Princy Alexander of Onmanorama praised the cast performance, stating that Aparna Balamurali and Asif Ali share an "honest and natural chemistry." She notes that the twists were "compelling", while some scenes were "predictable." She also notes that the film's climax is somewhat underwhelming due to an overindulgence in suspense, and the female character's backstory motifs are "repetitive". She felt the background score "blends with the narrative" but found it was a "bit underwhelming." She praised the cinematography as "clean and unfussy." She wrote: "Overall, Mirage works as an engaging watch, with Jeethu delivering his trademark twists. But the burden of expectations and a tendency to overplay surprises hold the film back from becoming truly memorable."
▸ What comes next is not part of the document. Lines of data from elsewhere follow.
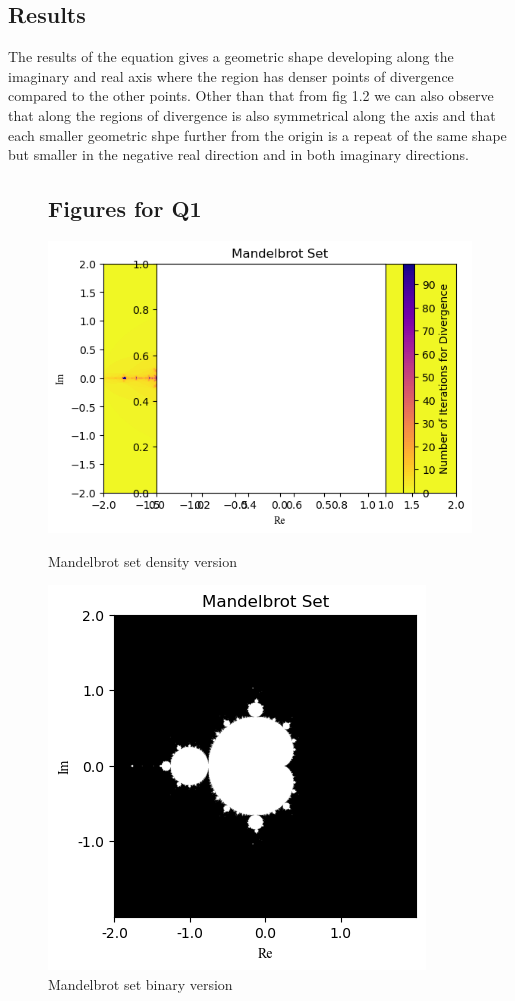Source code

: \documentclass{article}
\begin{document}
\subsection{Results}
The results of the equation gives a geometric shape developing along the imaginary and real axis where the region has denser points of divergence compared to the other points. Other than that from fig 1.2 we can also observe that along the regions of divergence is also symmetrical along the axis and that each smaller geometric shpe further from the origin is a repeat of the same shape but smaller in the negative real direction and in both imaginary directions.
\newpage
\begin{figure}
\subsection{Figures for Q1}
    \centering
    \includegraphics[]{mandelbrot2.png}
    \caption{Mandelbrot set density version}
    \label{fig:1}
    \includegraphics[]{mandlebrot1.png}
    \caption{Mandelbrot set binary version}
    \label{fig:2}
\end{figure}
\newpage
\end{document}
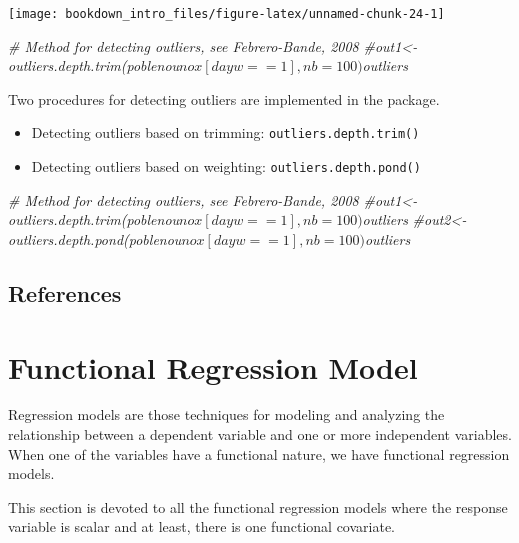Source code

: \documentclass[
]{book}
\newenvironment{Shaded}{\begin{snugshade}}{\end{snugshade}}
\newcommand{\CommentTok}[1]{\textcolor[rgb]{0.56,0.35,0.01}{\textit{#1}}}
\begin{document}
\begin{center}\texttt{[image: bookdown\_intro\_files/figure-latex/unnamed-chunk-24-1]} \end{center}

\begin{Shaded}
\begin{Highlighting}[]
\CommentTok{\# Method for detecting outliers, see Febrero{-}Bande, 2008}
\CommentTok{\#out1\textless{}{-}outliers.depth.trim(poblenou$nox[dayw == 1],nb=100)$outliers}
\end{Highlighting}
\end{Shaded}

Two procedures for detecting outliers are implemented in the package. \citep{Febrero2008}

\begin{itemize}
\item
  Detecting outliers based on trimming: \texttt{outliers.depth.trim()}
\item
  Detecting outliers based on weighting: \texttt{outliers.depth.pond()}
\end{itemize}

\begin{Shaded}
\begin{Highlighting}[]
\CommentTok{\# Method for detecting outliers, see Febrero{-}Bande, 2008}
\CommentTok{\#out1\textless{}{-}outliers.depth.trim(poblenou$nox[dayw == 1],nb=100)$outliers}
\CommentTok{\#out2\textless{}{-}outliers.depth.pond(poblenou$nox[dayw == 1],nb=100)$outliers}
\end{Highlighting}
\end{Shaded}

\hypertarget{references}{%
\section{References}\label{references}}

\hypertarget{regression}{%
\chapter{Functional Regression Model}\label{regression}}

Regression models are those techniques for modeling and analyzing the relationship between a dependent variable and one or more independent variables. When one of the variables have a functional nature, we have functional regression models.

This section is devoted to all the functional regression models where the response variable is scalar and at least, there is one functional covariate.
\end{document}
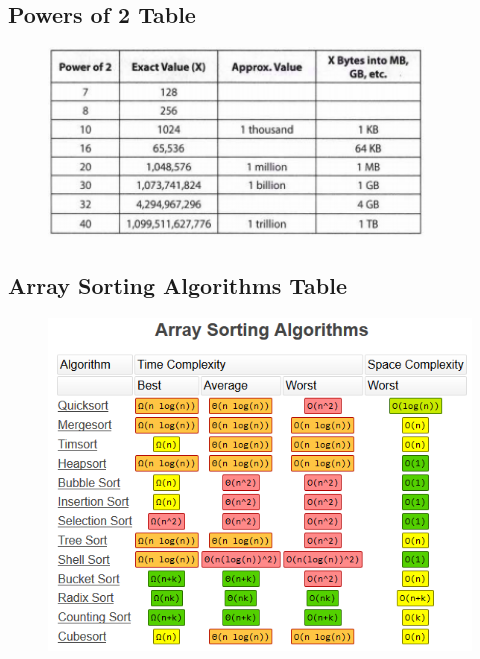 \documentclass{article}
\begin{document}
\subsection{Powers of 2 Table}

\begin{figure}[h]
    \centering
    \includegraphics[width=10cm]{powers-of-two.png}
\end{figure}

\subsection{Array Sorting Algorithms Table}
\begin{figure}[h]
    \centering
    \includegraphics[width=13cm]{Array_sorting_algorithms.png}
\end{figure}
\end{document}
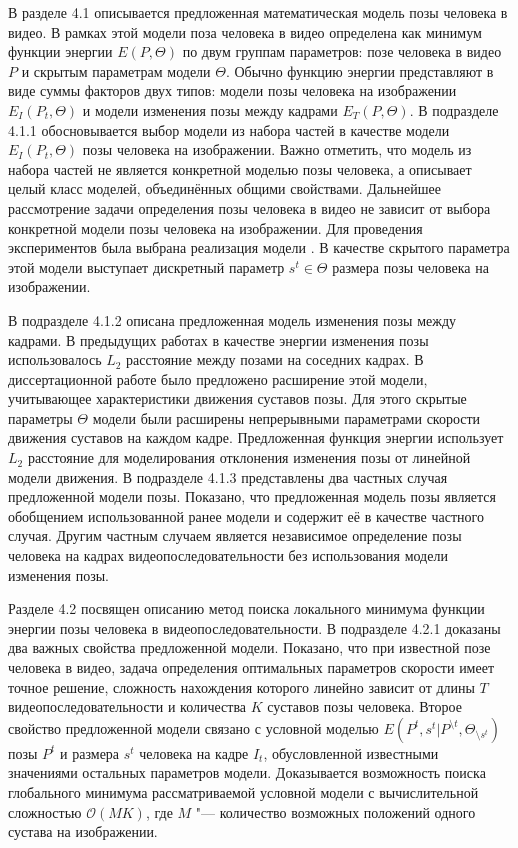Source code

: В разделе 4.1 описывается предложенная математическая модель позы человека в видео. В рамках этой модели поза человека в видео определена как минимум функции энергии $E(P, \Theta)$ по двум группам параметров: позе человека в видео $P$ и скрытым параметрам модели $\Theta$. Обычно функцию энергии представляют в виде суммы факторов двух типов: модели позы человека на изображении $E_I(P_t, \Theta)$ и модели изменения позы между кадрами $E_T(P, \Theta)$. В подразделе 4.1.1 обосновывается выбор модели из набора частей в качестве модели $E_I(P_t, \Theta)$ позы человека на изображении. Важно отметить, что модель из набора частей не является конкретной моделью позы человека, а описывает целый класс моделей, объединённых общими свойствами. Дальнейшее рассмотрение задачи определения позы человека в видео не зависит от выбора конкретной модели позы человека на изображении. Для проведения экспериментов была выбрана реализация модели \cite{park2011n}. В качестве скрытого параметра этой модели выступает дискретный параметр $s^t \in \Theta$ размера позы человека на изображении.

В подразделе 4.1.2 описана предложенная модель изменения позы между кадрами. В предыдущих работах в качестве энергии изменения позы использовалось $L_2$ расстояние между позами на соседних кадрах. В диссертационной работе было предложено расширение этой модели, учитывающее характеристики движения суставов позы. Для этого скрытые параметры $\Theta$ модели были расширены непрерывными параметрами скорости движения суставов на каждом кадре. Предложенная функция энергии использует $L_2$ расстояние для моделирования отклонения изменения позы от линейной модели движения. В подразделе 4.1.3 представлены два частных случая предложенной модели позы. Показано, что предложенная модель позы является обобщением использованной ранее модели и содержит её в качестве частного случая. Другим частным случаем является независимое определение позы человека на кадрах видеопоследовательности без использования модели изменения позы.

Разделе 4.2 посвящен описанию метод поиска локального минимума функции энергии позы человека в видеопоследовательности. В подразделе 4.2.1 доказаны два важных свойства предложенной модели. Показано, что при известной позе человека в видео, задача определения оптимальных параметров скорости имеет точное решение, сложность нахождения которого линейно зависит от длины $T$ видеопоследовательности и количества $K$ суставов позы человека. Второе свойство предложенной модели связано с условной моделью $E(P^t, s^t | P^{\setminus t}, \Theta_{\setminus s^t})$ позы $P^t$ и размера $s^t$ человека на кадре $I_t$, обусловленной известными значениями остальных параметров модели. Доказывается возможность поиска глобального минимума рассматриваемой условной модели с вычислительной сложностью $\mathcal{O}(MK)$, где $M$ "--- количество возможных положений одного сустава на изображении.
Anandu Suresh of The Indian Express rated Mirage 1.5 out of 5 stars and criticised the screenplay being "hollow" despite having frequent twists. He states that the film relies heavily on dialogue rather than visual storytelling. Despite having many twists, he points out that none of them are sufficiently surprising or emotionally engaging, which fails to hold the audience's attention. He criticised the weak characterisation of the characters as they seem "flat". He also gave a mixed review of the cast performance. He criticised the cinematography as "weird camera angles," and the music fails to uplift meaningfully. He wrote: "In the Asif Ali and Aparna Balamurali-starer, director Jeethu Joseph has tried to inflate a wafer-thin plot and an equally papery script by slipping in ineffectual twists very frequently."